# Awk parity roadmap (awkrs)
**Goal:** Lock observable behavior to reference implementations on shared inputs: **gawk**, **mawk**, and **BSD awk** all run the **same** corpus (`parity/cases/` + `parity/cases_portable/`) — so compatibility work is driven by failing parity cases, not guesswork.
## Harness
- `parity/run_parity.sh` runs a reference **`awk -f`** and **`awkrs -f`** on the same program, then compares **combined stdout+stderr** (exact bytes, `LC_ALL=C`).
- **Modes:** `gawk` (default), `mawk`, `bsd`, or `all` (runs the three modes in sequence; exits 1 if any fail).
- **Input conventions** (paths share the stem of the `.awk` file, in any case directory):
- **`*.in`** — stdin for both runs.
- **`*.dat`** — one trailing input file after `-f`.
- Neither — empty stdin (`</dev/null`).
- **Env:** `AWKRS` (default `target/release/awkrs`), `GAWK`, `MAWK`, `BSD_AWK`. The script builds release `awkrs` if missing.
**Run (repo root):**
```sh
bash parity/run_parity.sh # gawk, full corpus
bash parity/run_parity.sh mawk # mawk, same corpus as gawk
bash parity/run_parity.sh bsd # BSD awk, same corpus as gawk
bash parity/run_parity.sh all
```
## Case layout
| `parity/cases/` | **Seed** programs (`001_*.awk` …) plus **`1000_bulk.awk`–`1999_bulk.awk`**: machine corpus from `gen_parity_awk.py` (portable `pb_*` bitwise helpers, not gawk `and`/`xor`/…). |
| `parity/cases_portable/` | **`2000_portable.awk`–`2999_portable.awk`**: no gawk-only bitwise builtins; safe for **mawk** and **BSD awk**. |
**Which mode runs which files**
- **gawk, mawk, and bsd:** `parity/cases/*.awk` **and** `parity/cases_portable/*.awk` (identical lists; only the reference `awk` binary changes).

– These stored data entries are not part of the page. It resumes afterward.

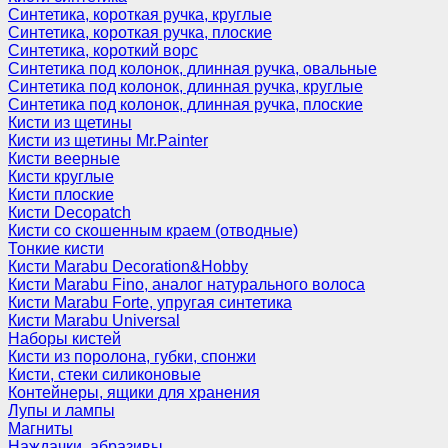
Синтетика, короткая ручка, круглые
Синтетика, короткая ручка, плоские
Синтетика, короткий ворс
Синтетика под колонок, длинная ручка, овальные
Синтетика под колонок, длинная ручка, круглые
Синтетика под колонок, длинная ручка, плоские
Кисти из щетины
Кисти из щетины Mr.Painter
Кисти веерные
Кисти круглые
Кисти плоские
Кисти Decopatch
Кисти со скошенным краем (отводные)
Тонкие кисти
Кисти Marabu Decoration&Hobby
Кисти Marabu Fino, аналог натурального волоса
Кисти Marabu Forte, упругая синтетика
Кисти Marabu Universal
Наборы кистей
Кисти из поролона, губки, спонжи
Кисти, стеки силиконовые
Контейнеры, ящики для хранения
Лупы и лампы
Магниты
Наждачки, абразивы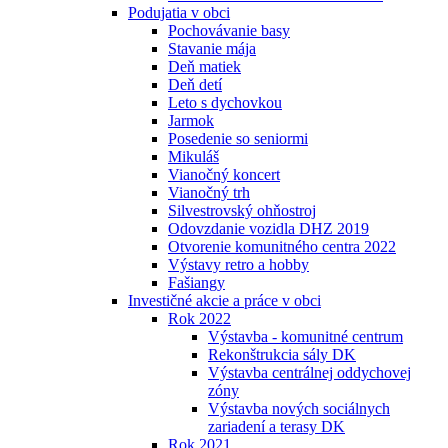
Podujatia v obci
Pochovávanie basy
Stavanie mája
Deň matiek
Deň detí
Leto s dychovkou
Jarmok
Posedenie so seniormi
Mikuláš
Vianočný koncert
Vianočný trh
Silvestrovský ohňostroj
Odovzdanie vozidla DHZ 2019
Otvorenie komunitného centra 2022
Výstavy retro a hobby
Fašiangy
Investičné akcie a práce v obci
Rok 2022
Výstavba - komunitné centrum
Rekonštrukcia sály DK
Výstavba centrálnej oddychovej
zóny
Výstavba nových sociálnych
zariadení a terasy DK
Rok 2021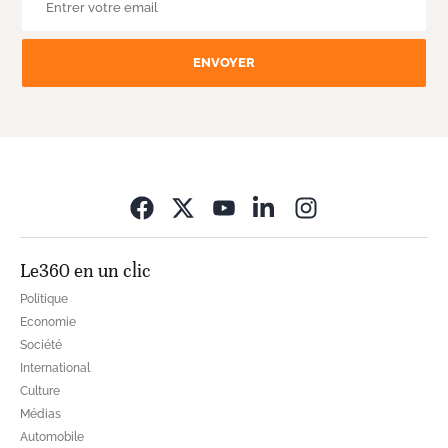
ENVOYER
Opens in new wi
Le360 en un clic
Politique
Economie
Société
International
Culture
Médias
Automobile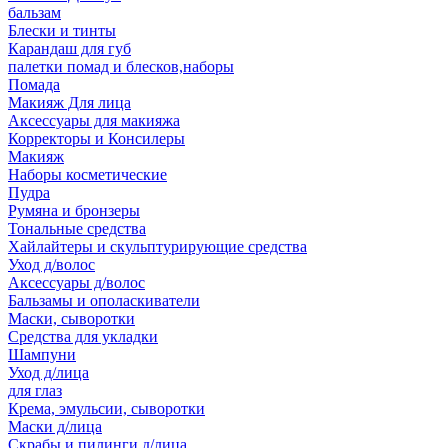
бальзам
Блески и тинты
Карандаш для губ
палетки помад и блесков,наборы
Помада
Макияж Для лица
Аксессуары для макияжа
Корректоры и Консилеры
Макияж
Наборы косметические
Пудра
Румяна и бронзеры
Тональные средства
Хайлайтеры и скульптурирующие средства
Уход д/волос
Аксессуары д/волос
Бальзамы и ополаскиватели
Маски, сыворотки
Средства для укладки
Шампуни
Уход д/лица
для глаз
Крема, эмульсии, сыворотки
Маски д/лица
Скрабы и пилинги д/лица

On Linux, `/usr/bin/awk` is often **mawk**; for **bsd** mode set **`BSD_AWK=nawk`** (or another BSD awk) after installing the distro package. On macOS, the harness defaults to **`/usr/bin/awk`** when `nawk` is absent.
## Generators
- **`python3 parity/gen_parity_awk.py`** — `1000_bulk.awk` … `1999_bulk.awk` (POSIX-friendly bitwise via emitted `pb_*` helpers).
- **`python3 parity/gen_parity_portable_awk.py`** — `cases_portable/2000_portable.awk` … `2999_portable.awk`.
After changing templates, regenerate and run **`bash parity/run_parity.sh all`** before committing.
## When adding cases
- **Shared machine / bulk behavior:** extend **`parity/cases/`** via **`gen_parity_awk.py`** (keep templates portable for all reference awks).
- **Portable behavior (all three references):** extend **`parity/cases_portable/`** or add a new `0xx_*.awk` seed — avoid gawk-only syntax in those files.
## PR bar
Changes that claim compatibility with **gawk**, **mawk**, or **BSD awk** should add or extend the matching parity tree (or `cargo` tests that compare to the same reference where clearer).